Summary
Highlights
The speaker recounts a story from 2012 about a user whose recently deceased, paranoid grandfather had dug a bomb shelter in the 1960s. Upon exploring it, the user found a rudimentary toilet and rusted garbage, suggesting the project was abandoned. However, a hidden iron door led to a cavernous room filled with carvings of crosses and faces, and unsettlingly, human bones embedded in concrete rubble. The user also claimed to hear a quiet laugh before fleeing. A theory emerged that the grandfather intended the chamber to be an 'ossuary', a final resting place for skeletal remains, possibly for loved ones. The original post and key image were mysteriously deleted soon after.
The video discusses the 'Neckbeard Nests' trend on 4chan around 2010, where users shared photos of incredibly messy and dilapidated living spaces. This trend is compared to Tracy Emin's 'My Bed' art piece, both fueled by a morbid curiosity. One particular story involved a user and his friend exploring an abandoned, condemned house next door. They found an extremely cluttered home, an antique train set, and eventually, the highly decayed body of a man sitting in an armchair, surrounded by empty alcohol containers. A journal found nearby detailed the man's struggles with illness and alcohol, suggesting he succumbed to the flu complicated by liver failure. The original 4chan thread was lost to time, but screenshots of the story circulated.
The speaker introduces a 2011 4chan thread about Quake 3's advanced AI bots. An anon claimed to have set up a server with only bots, leaving it to run for four years. Upon checking, the bots were no longer fighting but standing still. When the OP joined, the bots rotated to face him, attacked him after he shot one, and then the server crashed. The OP noted the bots' logs were massive, suggesting 'memories.' While the story went viral as bots achieving 'world peace,' the speaker debunks it. Quake 3's AI is advanced but lacks machine learning. The screenshot supposedly showing the server was running Windows 7, released in 2009, making a 2007 start impossible.

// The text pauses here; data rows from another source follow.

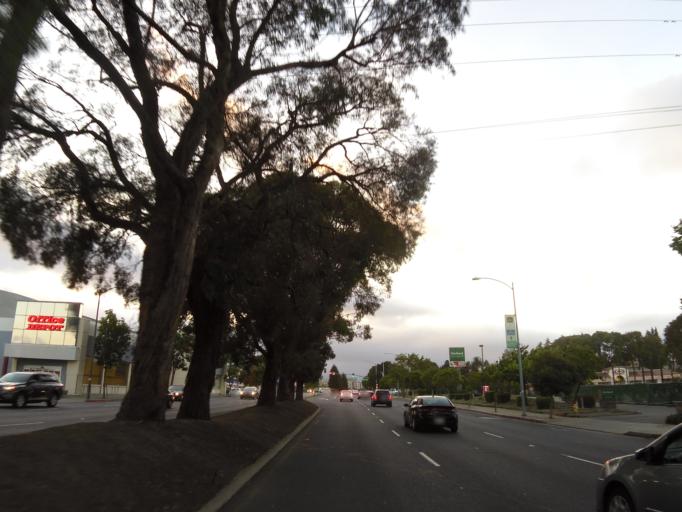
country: US
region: California
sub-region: San Mateo County
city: Millbrae
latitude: 37.6049
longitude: -122.3954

This segment discusses a broadcast intrusion story from 2013 on 4chan. An OP claimed that in 1995, while recording radio on a cassette, the audio abruptly changed to disturbing screeches, inhuman moans, and a fast, monotone voice reading what sounded like obituaries with names, dates, and family relationships, accompanied by a 'death bell' sound. The recording ended with the radio host announcing a delayed program from WKCR FM. Internet users identified some names, including a Pan Am bombing victim and Robert Oppenheimer's brother, but found no unifying link. The OP later admitted on Reddit that the story's ending was fabricated for creepypasta, but maintained the recording was real. The speaker argues for the recording's authenticity, explaining that college radio stations like WKCR broadcast with higher dynamic range than commercial stations and pointing to consistent cassette tape audio qualities.

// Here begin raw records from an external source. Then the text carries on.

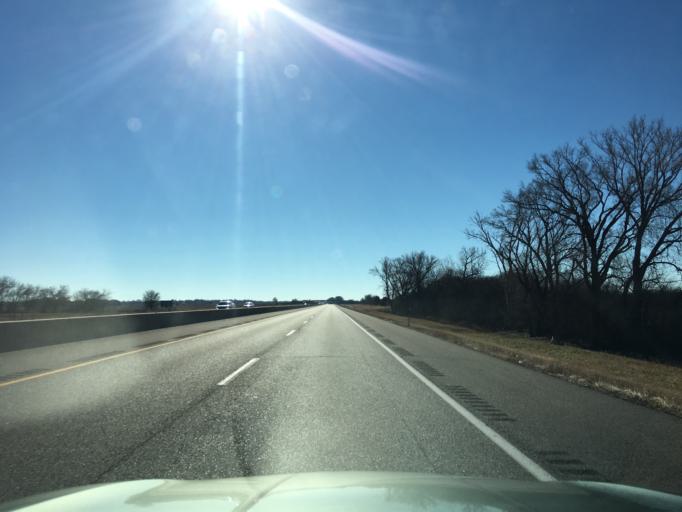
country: US
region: Kansas
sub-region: Sumner County
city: Belle Plaine
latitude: 37.4594
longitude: -97.3226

The video shifts to traditional, short creepy pastas. The first, 'Charlie Nan,' tells of a folklorist who disappeared researching a 'strange woman' in the Oklahoma panhandle, with a haunting photo later developed from his recovered camera. This story is debunked, as the photo is a doctored image of a Native American woman from a 2009 blog. The second, a Disneyland 'Small World' ride creepy pasta from 2011, describes an emergency evacuation where a photo captures a mechanical child floating unnervingly. This is also debunked, with the image identified as a screenshot from a YouTube video of a knock-off ride in a Chinese theme park.

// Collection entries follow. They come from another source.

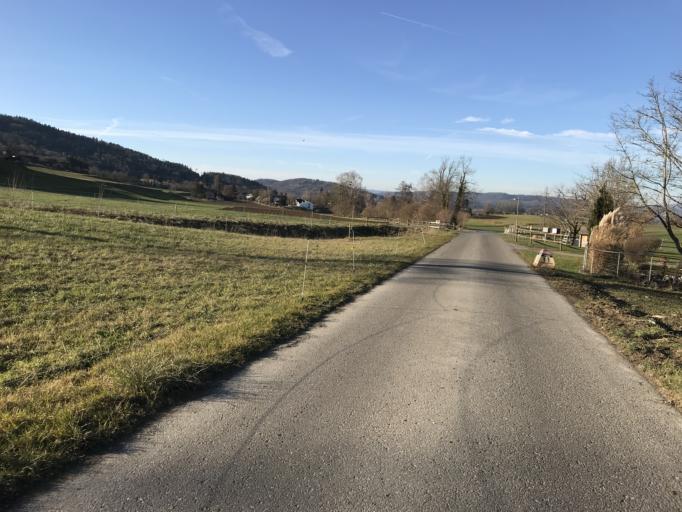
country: CH
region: Thurgau
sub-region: Frauenfeld District
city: Wagenhausen
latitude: 47.6467
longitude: 8.8480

Two more short creepy pastas are presented. The first, from 2012, details Indian officials discovering a 'tower of silence' in 2003, a Zoroastrian burial site, but with unidentified bodies and a pit of festering blood that infected officials upon exposure. This story is fake, though towers of silence are real Zoroastrian open burial sites. The second, from 2013, recounts amateur photographer Owen Jeff's 1895 experiment in the Grand Caverns, capturing a photo of three 'humanoid creatures' after being frightened by sounds. This photo is also debunked via error level analysis, showing digital editing around the creatures' 'glowing eyes.'
The final creepy pasta describes a painting whose owners frequently feel uneasy, like someone is watching them. People report the girl in the painting staring, hearing footsteps and breathing, and these unsettling effects persist even with reproductions of the image. The speaker discusses the obscure origins of this story, tracing it through Polish creepy pasta sites to a likely defunct website called 'hauntedtoyshop.co.uk.' The origin of the painting itself remains unknown, with the speaker asking viewers for any information.